How do I care for plant-dyed silk?
Treat it as delicate. It is not machine-washable; use gentle spot care and keep it out of prolonged direct sunlight, since natural dyes can fade over time. Handled this way, the color ages gracefully rather than abruptly.
Will the color match the photos exactly?
Not necessarily. Because the dyes are plant-derived and applied by hand, shade varies between lots. The data suggests treating any image as representative rather than exact — this variation is a feature of natural dyeing, not a defect.
Is it a good gift?
It travels well as one. The case is small, light, and high in meaning-per-gram, with a clear story — a rare Tōhoku silk, plant-dyed, from the Satake domain. For anyone who wears glasses and appreciates craft, it reads as considered rather than generic.
How does it compare to other Tōhoku textiles?
It sits among northern plant- and natural-dyed traditions like Yonezawa’s safflower silk and Aomori’s Hirosaki Kogin-zashi. Akita Hachijo’s distinguishing trait is its kariyasu-and-bark plant palette on plain-weave silk; see the comparison box above for related articles.

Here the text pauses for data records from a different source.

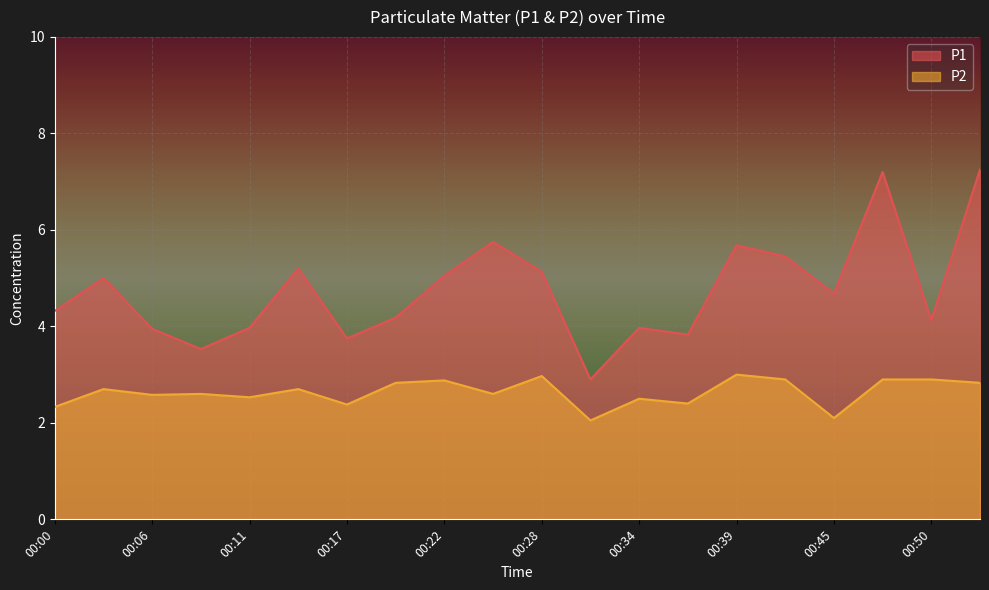

How many interior local valleys does the P1 series have?

6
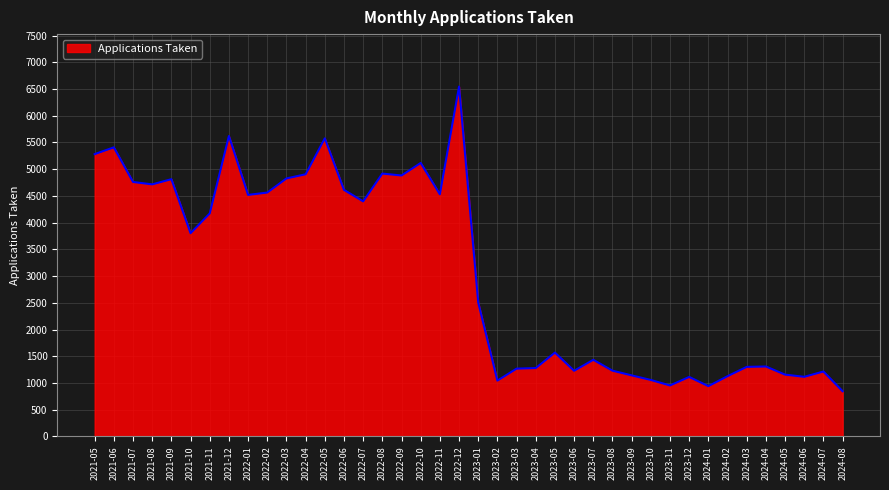

What is the difference between the values at 2024-05 and 2022-09?

3726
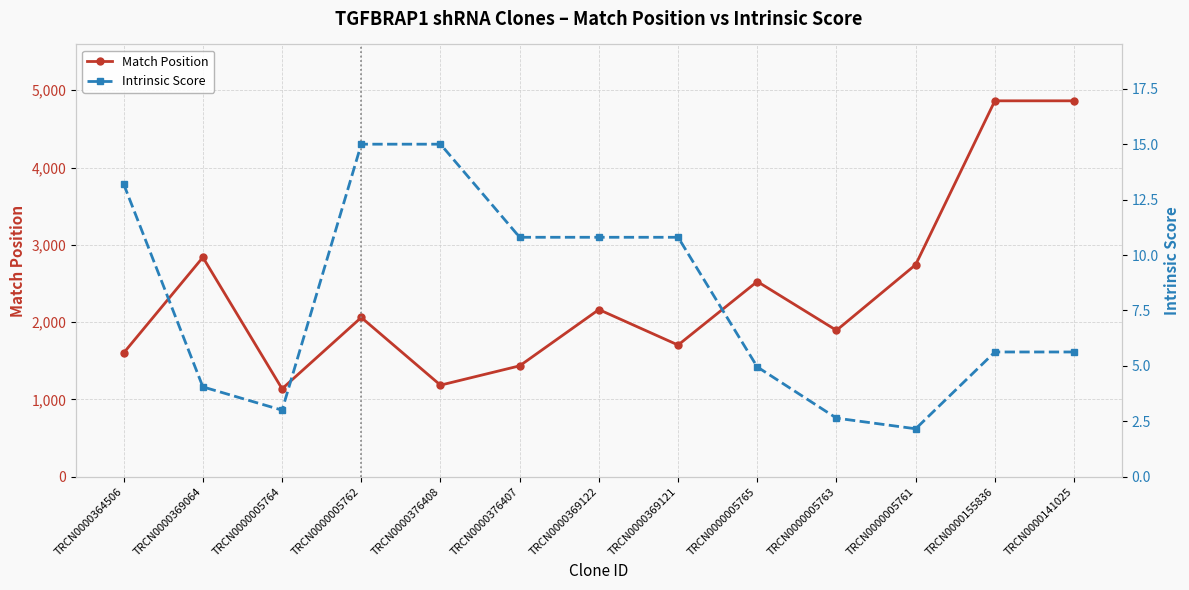

How many lines are shown in the chart?

2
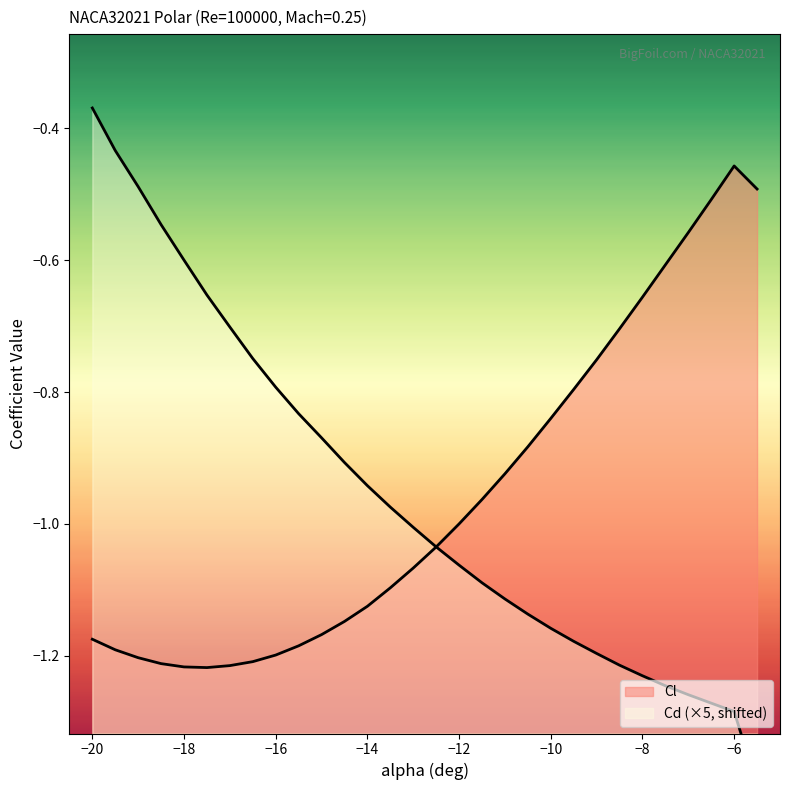

Which category has the highest value across all series?

-20.0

jpmono.com is curated by a Japan-based editorial team (working out of Toyama in the Hokuriku region and Nara in Kansai) and is independent. We do not take payment from the makers we feature; income comes from affiliate links. We do not physically test every product — we read maker specs and source listings.
This article was prepared with AI assistance and reviewed against the source listing data. Facts about price and stock should be verified at the linked retailer, which is authoritative.